Being a believer and not a knower, I would often postulate on these Friday nights and Saturday afternoons that God created the world and then took a walk. That he had no need or reason to be a part of our everyday lives because he endowed us with his greatest gift, our mind. I was a Deist in my heart in so far that belief in reason and observation of the natural world are sufficient to determine the existence of a creator, accompanied with the rejection of revelation and authority as a source of religious knowledge. But I needed faith for a personal relationship with God.

Conversation with fellow Jews was a joy, in that I was not shot down for my beliefs and that even though disagreement was the intercourse of our peeling back the apple of knowledge, we were all Jews and dissimilarity in consideration of the God problem was an exercise of the minds that he gave us.

I ran into Halakha; Jewish law that many do not question. A more literal translation might be the path that one walks. At the heart of halakhah is the unchangeable 613 mitzvot. These are positive and negative commandants and duties that Orthodox Jews observe devoutly whether or not one understands them. Many of these 613 mitzvot nonetheless cannot be observed at this time for various reasons. For example, a large portion of the laws relate to sacrifices and offerings, which can only be made in the Temple, and the Temple does not exist today. Some of the laws relate to the theocracy of Israel, its government, and its system of laws, and cannot be observed because the religious state does not exist (Israel’s government is largely secular). In addition, some laws do not apply to all people or places. Most agricultural laws only apply within the Land of Israel, and certain laws only apply to the Priestly caste or those descended from Jacob's son Levi or the Levites.

I was troubled by this very Jewish conception of religion. My belief in God means to me that He would not ask anything of me that I do not understand. What is the point of our minds if we are to simply hand them over to rabbis and other authorities to interpret God for us; or to simply not use them at all? For me, it was religion getting in the way, effectually blocking a true father and child relationship. How could I accept anything that I could not at least attempt to understand? I was told that part of God’s contract with my people was that we would do anything asked of us, understood or not. I could not accept this. And yet, for the most part, while I received virulent argumentation on the point, we would part as brothers under the same skin. Until one recent Sabbath afternoon.

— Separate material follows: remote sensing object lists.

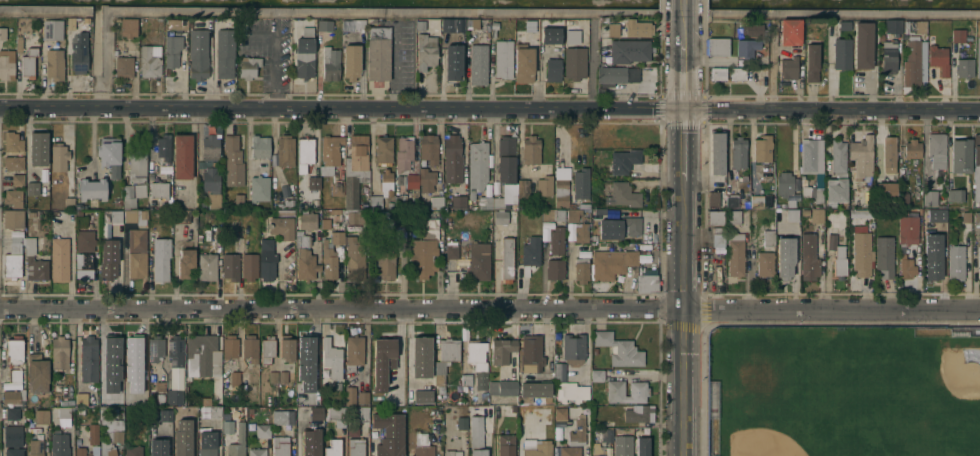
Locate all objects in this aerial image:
road: (682, 9)
building: (371, 19)
building: (470, 22)
building: (324, 24)
building: (357, 24)
building: (447, 24)
building: (844, 24)
building: (890, 24)
building: (419, 26)
building: (914, 26)
building: (49, 27)
building: (128, 27)
building: (493, 28)
building: (611, 28)
building: (636, 29)
road: (682, 29)
building: (754, 29)
building: (2, 30)
building: (789, 31)
building: (550, 35)
building: (958, 35)
building: (571, 38)
building: (174, 40)
building: (530, 41)
building: (19, 43)
building: (863, 43)
building: (718, 46)
building: (744, 48)
building: (628, 50)
building: (425, 51)
building: (224, 52)
building: (377, 52)
building: (79, 53)
building: (198, 53)
building: (305, 53)
building: (523, 53)
building: (841, 53)
building: (887, 54)
road: (274, 56)
building: (978, 57)
building: (502, 58)
building: (938, 58)
building: (149, 61)
building: (351, 61)
building: (453, 61)
building: (28, 62)
building: (574, 62)
building: (812, 62)
building: (330, 63)
building: (477, 63)
building: (914, 63)
building: (7, 64)
building: (54, 64)
road: (391, 65)
road: (592, 65)
building: (123, 66)
building: (248, 66)
road: (772, 67)
building: (788, 67)
building: (964, 67)
building: (552, 69)
building: (653, 71)
building: (718, 73)
building: (737, 73)
building: (616, 74)
road: (682, 74)
road: (490, 107)
building: (12, 141)
road: (682, 144)
building: (259, 146)
building: (164, 147)
building: (210, 147)
building: (429, 147)
building: (383, 148)
building: (762, 148)
building: (912, 148)
building: (37, 149)
building: (285, 149)
building: (530, 149)
building: (936, 149)
building: (404, 151)
building: (738, 152)
building: (305, 153)
building: (330, 153)
building: (717, 153)
building: (889, 153)
building: (110, 154)
building: (840, 155)
building: (961, 155)
building: (58, 156)
building: (183, 156)
building: (862, 157)
building: (232, 159)
building: (452, 159)
building: (506, 159)
building: (623, 160)
building: (13, 162)
building: (137, 165)
building: (476, 166)
building: (812, 166)
building: (976, 167)
building: (355, 168)
building: (210, 178)
building: (17, 179)
building: (400, 179)
building: (426, 179)
building: (803, 180)
building: (313, 182)
building: (386, 182)
building: (412, 183)
building: (580, 184)
building: (336, 185)
building: (375, 185)
building: (544, 185)
building: (561, 186)
building: (259, 187)
building: (786, 187)
building: (92, 188)
building: (32, 189)
building: (140, 189)
building: (158, 189)
building: (836, 190)
building: (885, 190)
building: (523, 192)
building: (622, 194)
building: (955, 195)
building: (129, 196)
building: (13, 197)
building: (930, 197)
building: (238, 198)
building: (903, 198)
building: (214, 200)
building: (713, 200)
building: (732, 200)
building: (117, 201)
building: (401, 201)
building: (458, 201)
building: (757, 201)
building: (376, 202)
building: (437, 202)
building: (485, 202)
building: (499, 202)
building: (69, 203)
building: (286, 203)
building: (721, 203)
building: (599, 210)
building: (285, 212)
building: (805, 212)
building: (902, 212)
building: (548, 214)
building: (573, 214)
building: (792, 214)
building: (860, 214)
building: (116, 215)
building: (130, 215)
building: (560, 215)
building: (935, 215)
building: (181, 216)
building: (357, 216)
building: (500, 216)
building: (734, 216)
building: (966, 216)
building: (716, 217)
building: (977, 217)
building: (13, 218)
building: (390, 219)
building: (307, 220)
building: (282, 226)
building: (430, 226)
building: (619, 227)
building: (907, 229)
building: (942, 229)
building: (581, 233)
building: (594, 237)
building: (768, 237)
building: (137, 239)
building: (556, 240)
building: (716, 241)
building: (451, 251)
building: (530, 253)
building: (862, 253)
building: (84, 254)
building: (330, 254)
building: (735, 254)
building: (785, 256)
building: (884, 256)
building: (305, 257)
building: (423, 257)
building: (837, 257)
building: (13, 258)
building: (59, 258)
building: (109, 258)
building: (161, 258)
building: (354, 258)
building: (507, 258)
building: (267, 259)
building: (808, 259)
building: (478, 260)
building: (34, 261)
building: (385, 261)
building: (932, 261)
building: (185, 262)
building: (611, 262)
building: (956, 262)
building: (979, 262)
building: (765, 263)
building: (137, 264)
building: (230, 265)
building: (207, 266)
building: (249, 266)
building: (905, 266)
building: (555, 269)
building: (581, 269)
building: (647, 282)
road: (490, 308)
road: (681, 318)
building: (229, 346)
building: (250, 346)
building: (155, 347)
building: (286, 347)
building: (306, 347)
building: (14, 348)
building: (267, 348)
building: (573, 348)
building: (619, 349)
building: (502, 350)
building: (354, 351)
building: (59, 352)
building: (135, 352)
building: (204, 353)
building: (531, 353)
building: (109, 357)
building: (332, 357)
building: (421, 357)
building: (445, 357)
building: (88, 358)
building: (478, 360)
building: (382, 362)
park: (960, 366)
building: (175, 370)
building: (559, 371)
building: (37, 372)
building: (15, 374)
building: (596, 375)
building: (272, 376)
building: (282, 376)
building: (244, 377)
building: (312, 377)
building: (261, 378)
building: (234, 379)
building: (467, 379)
building: (337, 385)
building: (160, 386)
building: (503, 387)
building: (535, 389)
park: (840, 389)
building: (441, 390)
building: (571, 390)
building: (639, 391)
building: (139, 394)
building: (14, 395)
building: (350, 395)
building: (422, 396)
building: (362, 397)
building: (81, 398)
building: (153, 398)
building: (161, 400)
building: (525, 401)
building: (510, 410)
building: (215, 411)
building: (275, 411)
building: (12, 412)
building: (64, 412)
building: (305, 412)
building: (336, 412)
building: (315, 413)
building: (560, 413)
building: (360, 414)
building: (639, 414)
building: (165, 415)
building: (41, 416)
building: (285, 416)
building: (77, 417)
building: (462, 422)
building: (607, 422)
building: (227, 423)
building: (339, 423)
building: (189, 428)
building: (110, 430)
building: (262, 430)
building: (352, 430)
building: (577, 432)
building: (389, 433)
building: (12, 435)
building: (606, 435)
building: (477, 436)
building: (144, 439)
building: (90, 442)
building: (237, 442)
park: (755, 442)
building: (207, 443)
building: (35, 444)
building: (59, 444)
building: (280, 445)
building: (506, 445)
building: (355, 446)
building: (422, 446)
building: (642, 446)
building: (333, 447)
building: (158, 448)
building: (311, 448)
building: (539, 449)
building: (597, 449)
building: (133, 450)
building: (14, 451)
building: (569, 451)
building: (618, 451)
building: (257, 452)
building: (452, 452)
building: (183, 453)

I was invited into a house where I had supped and discussed the God problem many times; always with vigor, but never with mean spiritedness or lack of respect from either side. On this day, the men and women at the table were discussing the nature and essence of creation and I was having a great time trying to make and understand fine points that I would usually only find among libertarians or atheists. There were also two seventeen year old boys at the table, not engaging but listening delightedly at the grownups search for answers.

I asked my host if it mattered if the universe existed before God created the Earth. I was met with a response that can only be described as scary as the supposed fear the Israelite’s had at the sound of God’s voice on the foot of Mount Sinai. I was told that the rabbis had closed the book on this question and there was never, ever, any point to it being asked. In addition I was condemned for exposing young seventeen year old ears to what amounted to blasphemy. My host, who for many Sabbath’s had parried my impertinent questions quite well, now was shouting me down. The best I could do was apologize for not realizing that this particular point was not allowed in his house, and crawl into my deist hole.

I have taken Sabbath meals with him since, and tonight he informed me that he was only trying to protect the ears of his teenage sons who are in their formative years, and should not be exposed to such challenges. I thought God was the greatest of our challenges, and politely informed him that since my perspective was so different from his, it would be a good idea for me to recuse myself from future such discussions.

There are lots of other of my fellow Jews to cross swords with, and I will. But I will miss the scholastic adventures at this table. You can imagine my disappointment.